-- The data follows --

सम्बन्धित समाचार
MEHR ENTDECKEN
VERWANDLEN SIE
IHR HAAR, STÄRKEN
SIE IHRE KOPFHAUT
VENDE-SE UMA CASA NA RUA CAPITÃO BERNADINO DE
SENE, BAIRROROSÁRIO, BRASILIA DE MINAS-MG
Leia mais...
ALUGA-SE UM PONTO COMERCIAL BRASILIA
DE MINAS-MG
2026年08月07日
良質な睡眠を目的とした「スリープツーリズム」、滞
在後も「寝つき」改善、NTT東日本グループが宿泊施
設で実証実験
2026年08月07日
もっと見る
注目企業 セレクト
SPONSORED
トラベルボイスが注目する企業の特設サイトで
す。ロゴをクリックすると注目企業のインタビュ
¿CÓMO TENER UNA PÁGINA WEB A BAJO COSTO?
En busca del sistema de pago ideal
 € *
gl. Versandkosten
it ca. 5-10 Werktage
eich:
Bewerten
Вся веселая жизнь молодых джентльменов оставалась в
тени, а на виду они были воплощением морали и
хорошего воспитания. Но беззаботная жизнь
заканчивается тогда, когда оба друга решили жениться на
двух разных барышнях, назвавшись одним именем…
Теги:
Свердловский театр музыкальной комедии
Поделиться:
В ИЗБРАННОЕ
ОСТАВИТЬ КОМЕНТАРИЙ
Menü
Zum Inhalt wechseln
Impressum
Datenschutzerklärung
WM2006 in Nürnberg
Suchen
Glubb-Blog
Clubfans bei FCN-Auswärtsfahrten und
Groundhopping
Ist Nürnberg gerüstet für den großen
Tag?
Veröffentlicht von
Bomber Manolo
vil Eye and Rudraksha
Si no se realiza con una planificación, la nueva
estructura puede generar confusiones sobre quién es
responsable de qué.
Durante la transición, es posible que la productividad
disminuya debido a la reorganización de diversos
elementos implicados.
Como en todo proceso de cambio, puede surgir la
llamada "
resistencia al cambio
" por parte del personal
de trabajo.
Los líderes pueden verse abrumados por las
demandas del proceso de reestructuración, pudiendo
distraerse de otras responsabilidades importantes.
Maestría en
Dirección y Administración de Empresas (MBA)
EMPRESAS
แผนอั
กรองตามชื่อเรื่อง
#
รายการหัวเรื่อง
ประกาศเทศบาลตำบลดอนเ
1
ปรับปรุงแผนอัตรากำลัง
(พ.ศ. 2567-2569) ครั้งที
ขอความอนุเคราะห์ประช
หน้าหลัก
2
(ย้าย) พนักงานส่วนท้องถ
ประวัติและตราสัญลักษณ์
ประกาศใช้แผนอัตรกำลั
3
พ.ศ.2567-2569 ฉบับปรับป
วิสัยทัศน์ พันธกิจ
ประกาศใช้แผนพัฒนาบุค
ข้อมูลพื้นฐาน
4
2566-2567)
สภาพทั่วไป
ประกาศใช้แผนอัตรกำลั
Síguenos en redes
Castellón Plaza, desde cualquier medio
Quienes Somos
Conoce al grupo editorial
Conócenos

-- The data concluded --

What is being asked:
Write out the data word for word, starting at its first line and ending at the line that contains "トラベルボイスが注目する企業の特設サイトで", with both of those lines included.

Result below:
सम्बन्धित समाचार
MEHR ENTDECKEN
VERWANDLEN SIE
IHR HAAR, STÄRKEN
SIE IHRE KOPFHAUT
VENDE-SE UMA CASA NA RUA CAPITÃO BERNADINO DE
SENE, BAIRROROSÁRIO, BRASILIA DE MINAS-MG
Leia mais...
ALUGA-SE UM PONTO COMERCIAL BRASILIA
DE MINAS-MG
2026年08月07日
良質な睡眠を目的とした「スリープツーリズム」、滞
在後も「寝つき」改善、NTT東日本グループが宿泊施
設で実証実験
2026年08月07日
もっと見る
注目企業 セレクト
SPONSORED
トラベルボイスが注目する企業の特設サイトで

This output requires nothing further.